• _BLOCO DE TEXTO_

No programa desta sexta-feira (16), cantora falou sobre depressão: “Sou a pessoa mais tímida que conheço. E luto todos os dias contra isso“

Uma das vozes mais famosas do Brasil abre a sua intimidade em livro e música. No Conversa com Bial desta sexta-feira (16), Paula Fernandes lançou o livro ‘Pássaro de Fogo’, sua biografia, e a música ‘Me queimo sem você’, que teve sua primeira apresentação no programa. Na presença de sua mãe, Dulce Souza, e da escritora Sibelle Pedral, responsável de colocar sua história no papel, a cantora recordou momentos da infância e da adolescência, revisitou a carreira e se emocionou ao relembrar ter sofrido de depressão.
INFÂNCIA
“Eu nunca tive pressa de crescer. Acho que a minha necessidade de trabalhar desde cedo foi tão forte, tão pesada, que eu com 10 anos, já pensava sobre isso: ‘se eu pudesse, parava aqui’. Mal sabia eu que ainda tinha muito trabalho pela frente e muita coisa para fazer e muita responsabilidade”.

• _MATERIAL EXTRAÍDO_

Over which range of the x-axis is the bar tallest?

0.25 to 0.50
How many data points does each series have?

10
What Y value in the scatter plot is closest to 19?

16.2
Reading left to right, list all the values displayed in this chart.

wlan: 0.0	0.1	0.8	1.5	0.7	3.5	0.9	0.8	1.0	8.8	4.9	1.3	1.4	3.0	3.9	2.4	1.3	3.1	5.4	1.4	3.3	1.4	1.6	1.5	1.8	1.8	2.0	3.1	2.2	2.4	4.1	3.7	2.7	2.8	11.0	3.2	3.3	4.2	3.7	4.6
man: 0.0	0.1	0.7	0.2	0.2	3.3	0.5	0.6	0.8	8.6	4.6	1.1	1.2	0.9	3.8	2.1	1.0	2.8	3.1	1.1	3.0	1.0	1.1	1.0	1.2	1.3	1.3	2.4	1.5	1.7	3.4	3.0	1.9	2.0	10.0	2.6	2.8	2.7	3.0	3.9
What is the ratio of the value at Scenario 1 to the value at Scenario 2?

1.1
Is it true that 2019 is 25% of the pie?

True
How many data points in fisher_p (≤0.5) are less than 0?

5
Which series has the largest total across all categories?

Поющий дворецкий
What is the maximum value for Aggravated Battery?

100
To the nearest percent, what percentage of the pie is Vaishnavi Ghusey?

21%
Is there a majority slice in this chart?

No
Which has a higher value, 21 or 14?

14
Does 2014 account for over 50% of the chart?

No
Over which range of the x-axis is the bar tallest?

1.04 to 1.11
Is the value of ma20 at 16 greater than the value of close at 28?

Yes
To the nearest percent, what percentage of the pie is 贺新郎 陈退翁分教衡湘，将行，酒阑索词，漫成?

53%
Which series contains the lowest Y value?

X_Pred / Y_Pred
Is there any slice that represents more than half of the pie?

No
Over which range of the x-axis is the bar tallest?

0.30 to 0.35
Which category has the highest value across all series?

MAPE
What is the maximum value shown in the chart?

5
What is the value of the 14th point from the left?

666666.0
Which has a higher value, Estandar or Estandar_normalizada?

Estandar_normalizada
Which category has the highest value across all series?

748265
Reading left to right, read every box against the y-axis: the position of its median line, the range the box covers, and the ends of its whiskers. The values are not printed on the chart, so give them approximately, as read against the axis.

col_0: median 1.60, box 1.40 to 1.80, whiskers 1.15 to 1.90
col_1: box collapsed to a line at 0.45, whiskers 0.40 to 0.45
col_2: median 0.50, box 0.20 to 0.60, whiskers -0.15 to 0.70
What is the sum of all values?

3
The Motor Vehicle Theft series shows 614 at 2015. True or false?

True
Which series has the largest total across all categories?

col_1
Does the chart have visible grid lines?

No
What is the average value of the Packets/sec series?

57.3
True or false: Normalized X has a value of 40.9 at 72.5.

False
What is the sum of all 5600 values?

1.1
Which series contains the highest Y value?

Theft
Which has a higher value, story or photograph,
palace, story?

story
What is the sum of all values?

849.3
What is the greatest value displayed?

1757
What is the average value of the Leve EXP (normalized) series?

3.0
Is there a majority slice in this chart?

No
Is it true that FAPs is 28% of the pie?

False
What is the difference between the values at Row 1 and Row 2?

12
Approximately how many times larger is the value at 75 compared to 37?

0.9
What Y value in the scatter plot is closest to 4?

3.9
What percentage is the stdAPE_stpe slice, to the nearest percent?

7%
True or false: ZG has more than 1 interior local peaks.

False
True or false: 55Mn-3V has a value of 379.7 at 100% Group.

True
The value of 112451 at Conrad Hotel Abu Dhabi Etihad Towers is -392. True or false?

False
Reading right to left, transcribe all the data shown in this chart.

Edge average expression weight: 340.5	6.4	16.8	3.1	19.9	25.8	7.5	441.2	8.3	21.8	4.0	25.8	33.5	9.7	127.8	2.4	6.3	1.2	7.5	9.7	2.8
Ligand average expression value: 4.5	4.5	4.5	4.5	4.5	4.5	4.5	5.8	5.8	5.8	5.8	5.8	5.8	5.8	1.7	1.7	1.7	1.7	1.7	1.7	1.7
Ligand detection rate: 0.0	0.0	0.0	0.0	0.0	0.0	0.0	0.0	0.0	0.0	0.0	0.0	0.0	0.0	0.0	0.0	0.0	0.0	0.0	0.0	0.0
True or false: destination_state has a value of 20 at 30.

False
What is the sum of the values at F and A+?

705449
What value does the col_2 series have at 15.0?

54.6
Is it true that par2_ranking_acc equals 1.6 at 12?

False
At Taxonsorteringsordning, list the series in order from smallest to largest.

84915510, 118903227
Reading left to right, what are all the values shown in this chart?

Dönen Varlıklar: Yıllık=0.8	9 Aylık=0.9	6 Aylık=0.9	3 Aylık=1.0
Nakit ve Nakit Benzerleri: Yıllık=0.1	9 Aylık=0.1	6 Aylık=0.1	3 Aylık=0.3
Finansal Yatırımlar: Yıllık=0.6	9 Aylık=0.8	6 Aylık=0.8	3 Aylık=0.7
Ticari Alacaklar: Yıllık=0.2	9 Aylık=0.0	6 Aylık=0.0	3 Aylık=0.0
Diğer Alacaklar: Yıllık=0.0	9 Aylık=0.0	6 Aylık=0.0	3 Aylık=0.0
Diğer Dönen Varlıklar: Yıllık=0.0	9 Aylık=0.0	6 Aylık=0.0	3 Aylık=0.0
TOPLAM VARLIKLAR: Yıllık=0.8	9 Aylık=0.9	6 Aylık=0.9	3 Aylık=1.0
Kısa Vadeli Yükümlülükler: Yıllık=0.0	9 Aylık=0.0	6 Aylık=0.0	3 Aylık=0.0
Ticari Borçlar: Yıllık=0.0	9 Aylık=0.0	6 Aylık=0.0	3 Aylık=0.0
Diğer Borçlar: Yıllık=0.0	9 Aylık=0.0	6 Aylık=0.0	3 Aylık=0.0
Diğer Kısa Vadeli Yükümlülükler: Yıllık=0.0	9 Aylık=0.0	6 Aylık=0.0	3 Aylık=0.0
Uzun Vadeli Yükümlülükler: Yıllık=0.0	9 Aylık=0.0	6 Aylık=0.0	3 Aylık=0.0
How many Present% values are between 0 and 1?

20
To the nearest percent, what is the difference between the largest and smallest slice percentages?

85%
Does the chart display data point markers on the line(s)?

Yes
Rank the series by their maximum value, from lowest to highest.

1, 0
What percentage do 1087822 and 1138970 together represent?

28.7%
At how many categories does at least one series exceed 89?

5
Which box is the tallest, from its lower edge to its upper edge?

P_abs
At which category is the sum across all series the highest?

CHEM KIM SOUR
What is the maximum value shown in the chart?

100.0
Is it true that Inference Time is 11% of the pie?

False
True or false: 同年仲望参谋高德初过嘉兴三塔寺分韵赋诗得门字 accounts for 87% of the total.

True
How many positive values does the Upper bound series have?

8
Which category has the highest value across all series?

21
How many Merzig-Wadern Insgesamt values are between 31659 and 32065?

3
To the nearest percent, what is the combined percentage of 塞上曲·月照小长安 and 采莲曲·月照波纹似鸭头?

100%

• _CONJUNTO DE TAREFAS_
a: Quais pessoas aparecem com nome e sobrenome no texto sobre Paula Fernandes?
b: Escreva a continuação do texto sobre Paula Fernandes a partir da última frase apresentada.
O material não tem nenhuma relação com o texto.

• _RESPOSTAS ESCRITAS_
a: Paula Fernandes, Dulce Souza e Sibelle Pedral.

b:
CRIAÇÃO NA ROÇA
“Quando morava na roça, eu ficava 30, 40 dias sem ver ninguém. Ficava ali com os bichos e, para mim, era ótimo. O meu vizinho mais próximo era a muitos quilômetros. Isso, com certeza, influenciou muito nesse meu lado tímida — o que é até contraditório, porque me tornei artista, que lido com milhares de pessoas, e no meu íntimo sou a pessoa mais tímida que eu conheço. E eu luto diariamente para lidar com isso”.
INÍCIO NA MÚSICA
Convidada a participar da conversa, a mãe da cantora, Dulce Souza, lembra da primeira vez que viu a filha cantar: “Ela teve que cantar três vezes, porque eu não acreditava que um ser tão pequeno, tão magro, tinha uma voz tão possante“, diz.

DEPRESSÃO
Na adolescência, a cantora desenvolveu um sério quadro de depressão e a mãe lembrou os principais sintomas que começou a perceber em Paula de que havia algo errado. Até que tudo culminou em uma tentativa de suicídio.
“Eu lembro que escolhi a janela do hotel e, na hora que eu falei com ela, ela disse: ‘Você pode pular, mas eu vou primeiro'”, recorda Paula. “Ela chegou perto da janela e falou: ‘Eu vou pular’. E eu disse: ‘Eu pulo primeiro, porque eu não vou suportar. Se você pular, eu vou pular'”, conta Dulce.
E Dulce ainda completou:
“Eu acho que ela imaginava que a gente amava a cantora, porque ela cresceu com isso, a gente cuidando da cantora. É como se a Paula fosse esquecida, e realmente ela foi esquecida, eu assumo. Porque é tudo muito intenso, muito difícil”.